The conflict minerals rule would require publicly traded companies to disclose annually whether or not they have used tantalum, tin, tungsten and gold mined from the DRC, where trade in such minerals fuels criminal networks and is perpetuating violence in the region. The legislation aims to stem violence in the area by curtailing trade and stopping the flow of money to violent regimes.
The legislation will have a profound effect on the electronics industry, as the minerals in question are widely used in electrical and electronic equipment. Industry leaders and other business groups have urged the SEC to consider phasing in the regulations to allow them time to develop traceability and compliance data. They argue that the complexity of the supply chain, political controversy over the rules and refusal of countries such as China to divulge the sources of its raw materials further complicate the issue.

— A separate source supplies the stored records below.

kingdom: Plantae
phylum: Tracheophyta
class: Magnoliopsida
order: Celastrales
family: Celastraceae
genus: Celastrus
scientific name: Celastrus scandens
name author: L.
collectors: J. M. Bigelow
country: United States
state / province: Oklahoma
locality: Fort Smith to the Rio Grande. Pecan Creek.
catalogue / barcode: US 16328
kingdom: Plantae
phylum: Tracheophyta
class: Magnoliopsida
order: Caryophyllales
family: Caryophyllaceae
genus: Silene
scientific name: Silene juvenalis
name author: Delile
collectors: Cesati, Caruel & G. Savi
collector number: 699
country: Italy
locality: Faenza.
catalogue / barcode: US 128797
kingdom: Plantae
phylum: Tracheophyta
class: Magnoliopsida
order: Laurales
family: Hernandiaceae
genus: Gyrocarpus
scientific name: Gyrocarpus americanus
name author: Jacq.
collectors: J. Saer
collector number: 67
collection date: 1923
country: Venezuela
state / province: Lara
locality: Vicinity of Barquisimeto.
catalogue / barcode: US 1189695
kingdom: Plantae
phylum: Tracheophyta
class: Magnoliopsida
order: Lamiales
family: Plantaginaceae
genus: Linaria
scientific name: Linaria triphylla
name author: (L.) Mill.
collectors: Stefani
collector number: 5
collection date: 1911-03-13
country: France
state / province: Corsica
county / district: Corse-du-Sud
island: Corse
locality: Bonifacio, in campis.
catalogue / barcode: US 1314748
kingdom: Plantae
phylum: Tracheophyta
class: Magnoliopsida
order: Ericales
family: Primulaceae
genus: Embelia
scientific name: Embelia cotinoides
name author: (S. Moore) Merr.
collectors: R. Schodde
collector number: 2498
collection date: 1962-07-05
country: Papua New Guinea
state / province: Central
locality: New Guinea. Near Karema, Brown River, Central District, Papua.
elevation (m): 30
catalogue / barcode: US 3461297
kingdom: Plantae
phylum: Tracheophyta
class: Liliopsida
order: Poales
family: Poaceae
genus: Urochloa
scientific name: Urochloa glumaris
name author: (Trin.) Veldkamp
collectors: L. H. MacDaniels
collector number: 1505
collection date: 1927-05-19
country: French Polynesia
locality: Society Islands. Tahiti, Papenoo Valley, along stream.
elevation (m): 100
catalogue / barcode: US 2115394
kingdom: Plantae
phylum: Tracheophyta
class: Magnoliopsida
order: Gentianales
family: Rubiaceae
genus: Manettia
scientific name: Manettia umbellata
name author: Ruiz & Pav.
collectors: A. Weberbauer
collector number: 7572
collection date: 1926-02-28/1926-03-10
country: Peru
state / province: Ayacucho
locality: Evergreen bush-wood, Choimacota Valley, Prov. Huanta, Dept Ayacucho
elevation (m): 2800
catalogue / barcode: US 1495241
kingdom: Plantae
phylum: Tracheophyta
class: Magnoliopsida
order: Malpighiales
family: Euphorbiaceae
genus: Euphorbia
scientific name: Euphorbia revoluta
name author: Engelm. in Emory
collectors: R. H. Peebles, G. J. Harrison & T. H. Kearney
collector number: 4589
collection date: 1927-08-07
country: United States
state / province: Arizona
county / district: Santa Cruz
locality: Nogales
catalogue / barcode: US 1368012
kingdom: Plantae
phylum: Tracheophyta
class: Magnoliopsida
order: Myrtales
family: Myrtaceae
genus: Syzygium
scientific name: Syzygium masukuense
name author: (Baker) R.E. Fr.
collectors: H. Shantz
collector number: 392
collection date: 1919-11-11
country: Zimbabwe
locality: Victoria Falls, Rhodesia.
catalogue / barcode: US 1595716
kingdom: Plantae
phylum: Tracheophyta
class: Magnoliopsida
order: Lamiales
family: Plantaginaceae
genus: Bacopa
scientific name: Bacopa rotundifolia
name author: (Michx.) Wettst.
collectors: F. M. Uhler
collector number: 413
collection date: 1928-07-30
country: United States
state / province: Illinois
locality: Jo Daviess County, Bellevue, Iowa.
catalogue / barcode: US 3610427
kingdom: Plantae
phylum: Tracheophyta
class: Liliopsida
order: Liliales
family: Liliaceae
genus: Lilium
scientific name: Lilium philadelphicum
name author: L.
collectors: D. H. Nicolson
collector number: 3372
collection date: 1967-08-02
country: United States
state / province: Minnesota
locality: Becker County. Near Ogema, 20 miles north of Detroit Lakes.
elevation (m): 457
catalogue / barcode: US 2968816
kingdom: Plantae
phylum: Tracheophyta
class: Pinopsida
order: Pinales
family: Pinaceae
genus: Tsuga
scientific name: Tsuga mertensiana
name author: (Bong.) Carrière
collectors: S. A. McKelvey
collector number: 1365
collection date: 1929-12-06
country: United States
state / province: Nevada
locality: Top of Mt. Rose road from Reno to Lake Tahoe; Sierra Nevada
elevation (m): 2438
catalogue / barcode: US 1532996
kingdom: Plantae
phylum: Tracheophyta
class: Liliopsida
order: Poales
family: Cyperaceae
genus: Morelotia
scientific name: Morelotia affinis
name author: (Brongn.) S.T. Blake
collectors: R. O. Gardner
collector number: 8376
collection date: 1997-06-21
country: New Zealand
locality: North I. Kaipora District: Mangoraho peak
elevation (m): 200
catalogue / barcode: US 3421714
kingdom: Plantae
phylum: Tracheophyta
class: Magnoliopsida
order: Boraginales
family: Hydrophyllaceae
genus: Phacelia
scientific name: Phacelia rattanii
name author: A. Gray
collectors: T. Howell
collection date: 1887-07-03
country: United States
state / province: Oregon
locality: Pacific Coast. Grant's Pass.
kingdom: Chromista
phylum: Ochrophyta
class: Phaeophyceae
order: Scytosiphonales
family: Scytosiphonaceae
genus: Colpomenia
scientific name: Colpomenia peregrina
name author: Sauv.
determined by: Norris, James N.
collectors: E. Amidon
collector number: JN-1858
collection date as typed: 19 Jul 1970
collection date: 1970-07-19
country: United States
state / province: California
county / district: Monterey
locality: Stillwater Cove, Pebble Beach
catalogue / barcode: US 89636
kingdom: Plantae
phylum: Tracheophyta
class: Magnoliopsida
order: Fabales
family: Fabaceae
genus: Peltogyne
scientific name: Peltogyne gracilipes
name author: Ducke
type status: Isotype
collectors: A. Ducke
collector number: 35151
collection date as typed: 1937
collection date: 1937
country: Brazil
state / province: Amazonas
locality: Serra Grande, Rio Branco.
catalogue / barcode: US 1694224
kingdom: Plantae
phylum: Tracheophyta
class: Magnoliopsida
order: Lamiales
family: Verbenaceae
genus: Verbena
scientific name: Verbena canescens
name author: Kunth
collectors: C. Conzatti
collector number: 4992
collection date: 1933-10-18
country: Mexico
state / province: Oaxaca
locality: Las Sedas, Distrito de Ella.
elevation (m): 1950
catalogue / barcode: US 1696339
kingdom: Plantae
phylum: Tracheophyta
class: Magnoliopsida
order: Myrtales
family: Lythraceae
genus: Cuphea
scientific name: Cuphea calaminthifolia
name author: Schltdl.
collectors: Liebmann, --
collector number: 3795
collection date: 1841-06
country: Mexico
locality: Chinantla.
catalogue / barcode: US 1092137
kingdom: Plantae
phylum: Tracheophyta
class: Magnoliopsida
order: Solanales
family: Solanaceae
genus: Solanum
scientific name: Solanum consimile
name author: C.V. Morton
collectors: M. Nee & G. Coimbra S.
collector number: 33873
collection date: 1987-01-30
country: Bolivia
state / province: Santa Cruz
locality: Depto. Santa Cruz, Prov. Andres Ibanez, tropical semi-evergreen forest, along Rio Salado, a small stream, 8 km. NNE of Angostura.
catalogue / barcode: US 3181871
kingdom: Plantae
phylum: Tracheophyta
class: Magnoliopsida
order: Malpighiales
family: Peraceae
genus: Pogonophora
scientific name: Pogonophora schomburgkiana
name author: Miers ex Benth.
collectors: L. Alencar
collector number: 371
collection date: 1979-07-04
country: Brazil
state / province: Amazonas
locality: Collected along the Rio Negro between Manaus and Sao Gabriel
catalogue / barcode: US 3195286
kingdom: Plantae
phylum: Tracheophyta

The SEC was scheduled to finalize the rules in April 2011, but extended its deadline following overwhelming input from business leaders over the difficulty involved in implementing the regulations. The SEC was supposed to issue its final rules early this year—between January and June—and set the August 22 date following increasing pressure from lawmakers in support of the legislation. On June 22, 58 members of Congress sent a letter to SEC Chairman Mary Schapiro criticizing the agency for the delays.